Nina Sayers (Natalie Portman) ne rêve que d'une chose, être choisie pour incarner la Reine dans la nouvelle version du Lac des Cygnes orchestrée de main de maître par Thomas Leeroy (Vincent Cassel).
Dans son nouveau long métrage, Darren Aranofsky nous ouvre les portes de ce monde étroit et difficile du ballet. Thème récurant pour ce réalisateur, la perfection est au centre de son oeuvre. C'est d'ailleurs ce que recherche Nina. Elle a beau nous montrer qu'elle sait danser et qu'elle le fait bien, il semble impossible à cette jeune femme un peu naïve de se laisser aller. Et c'est bien ce défaut de fougue qui va lui porter préjudice pour atteindre son but. Face à elle, Lily (Mila Kunis) fraichement arrivée de San Francisco se révèle être une adversaire de taille.
Côté cygne blanc, on retrouve une Natalie Portman sage, réfléchie mais bridée voir emprisonnée par sa mère, quinquagénaire frustrée par une carrière avortée. Barbara Hershey campe ici le rôle d'une mère surprotectrice qui étouffe peu à peu sa progéniture, l'aidant à s'enfermer dans un monde d'enfant peint en rose et rempli de grosses peluches. Son envie de revivre sa carrière par l'intermédiaire de sa fille en devient presque malsain.
Les personnages de Requiem for a dream abusaient des drogues pour s'évader et fuir la réalité quand Nina se plonge dans le travail et sa quête de perfection. Il faut dire que Thomas Leeroy, le metteur en scène, la pousse dans ce sens, lui imposant une énorme pression, lui rappelant à chaque instant qu'il lui manque cette petite chose dont Lily dispose.

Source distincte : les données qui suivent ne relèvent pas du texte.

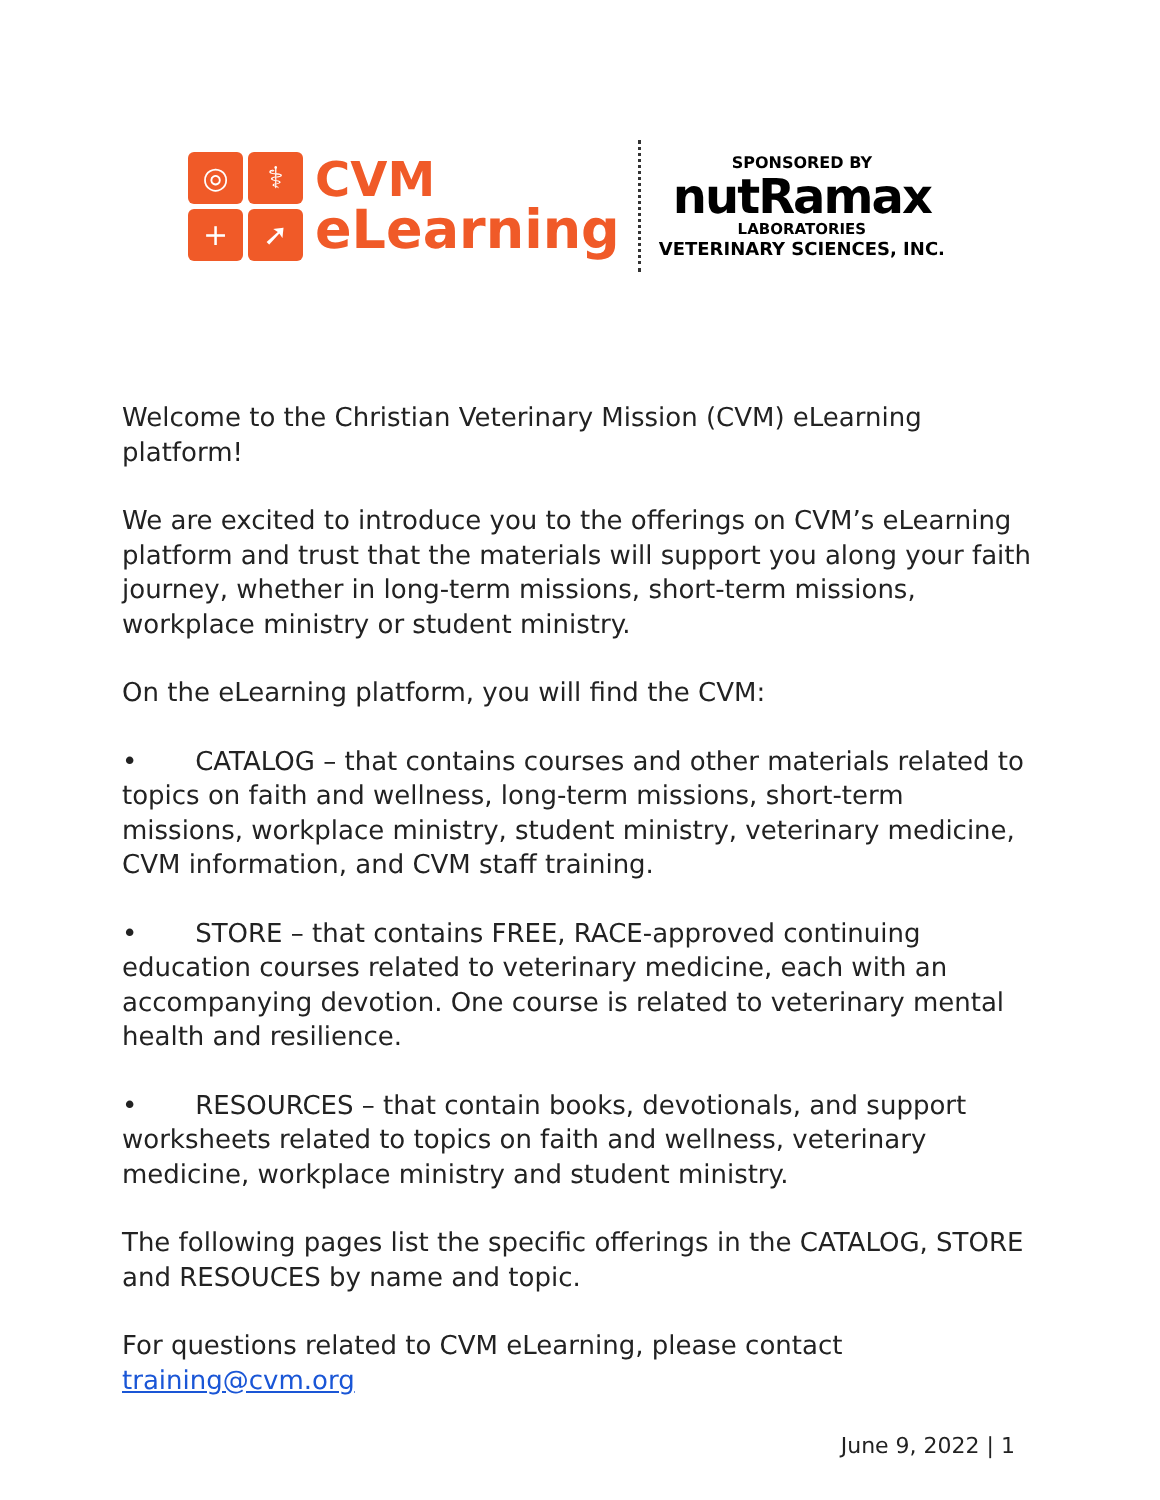◎
⚕
+
➚
CVM
eLearning
SPONSORED BY
nutRamax
LABORATORIES
VETERINARY SCIENCES, INC.
Welcome to the Christian Veterinary Mission (CVM) eLearning platform!
We are excited to introduce you to the offerings on CVM’s eLearning platform and trust that the materials will support you along your faith journey, whether in long-term missions, short-term missions, workplace ministry or student ministry.
On the eLearning platform, you will find the CVM:
• CATALOG – that contains courses and other materials related to topics on faith and wellness, long-term missions, short-term missions, workplace ministry, student ministry, veterinary medicine, CVM information, and CVM staff training.
• STORE – that contains FREE, RACE-approved continuing education courses related to veterinary medicine, each with an accompanying devotion. One course is related to veterinary mental health and resilience.
• RESOURCES – that contain books, devotionals, and support worksheets related to topics on faith and wellness, veterinary medicine, workplace ministry and student ministry.
The following pages list the specific offerings in the CATALOG, STORE and RESOUCES by name and topic.
For questions related to CVM eLearning, please contact training@cvm.org
June 9, 2022 | 1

Côté cygne noir, Mila Kunis se pose dès son apparition en double maléfique. Sa peau hâlée, son tatouage, son caractère en totale opposition avec celui de notre héroïne, son côté sexy et séducteur visible aux premiers abords, tous ces éléments posent la rivalité. L'opposition est tellement frappante qu'elle ne nous laisse aucun doute sur la suite des évènements et le combat qui va se jouer entre elles. S'en est presque trop facile.
Mais Lily n'est pas la seule personne avec qui Nina va devoir se battre. Une grande partie du film est basée sur le conflit qui va se jouer au sein même de son esprit, la faisant toucher le fond pour mieux prendre son envol.
On regrettera alors la sempiternelle utilisation des miroirs pour faire remarquer la folie dévastatrice qui prend le contrôle sur l'héroïne. Un tel cliché aurait pu être évité, surtout qu'Aranofsky a su installer une ambiance lourde et pesante qui arrive parfaitement bien à nous faire comprendre la déviance quasi-schizophrène de Nina. Un petit manque de finesse qui ne lui coûtera pas grand chose mais qui ne fera que pointer grossièrement un état d'esprit dont le spectateur a déjà parfaitement conscience.
Cela dit, Natalie Portman incarne ici à merveille le rôle qui lui est destiné. Son jeu d'une extrême justesse nous ferait presque oublier le caractère pleurnichard de Nina. La fragilité se lit sur le visage de l'actrice, dans ses gestes, s'entend dans sa voix. Elle a su donner vie à un personnage complexe qui passe d'un état de quasi-frigidité à l'épanouissement le plus total. Elle maîtrise parfaitement la descente aux enfers que son personnage subit, nous fait croire à la paranoïa, à la schizophrénie. Elle tient ici Le rôle de sa carrière grâce à une prestation époustouflante.
Quant à Vincent Cassel que je n'ai jamais réellement apprécié, le rôle d'un chorégraphe manipulateur, hautain et à la limite du vulgaire lui va, je trouve, comme un gant.
Côté réalisation, ce film est un véritable chef d'oeuvre visuel et sonore. Les scènes de danse sont très justement dosées et bien filmées. La caméra d'Aranofsky à su capturer avec brio la tension, les introspections, les mystères liés au corps et la transformation des personnages plongeant le spectateur dans un état second. La musique de Tchaïkovsky ne fait qu'accentuer la magie de la danse.
La représentation finale du ballet est un réel plaisir pour les yeux. La transformation physique du personnage principal qui s'opère dès le début du film arrive ici à son apogée lorsque Nina accepte finalement son Némésis qui va lui permettre (enfin !) d'atteindre ce qu'elle à toujours voulu : la perfection.
Aranofsky signe ici, sans aucun doute, l'un des plus beau film de ce début d'année, si ce n'est de 2011.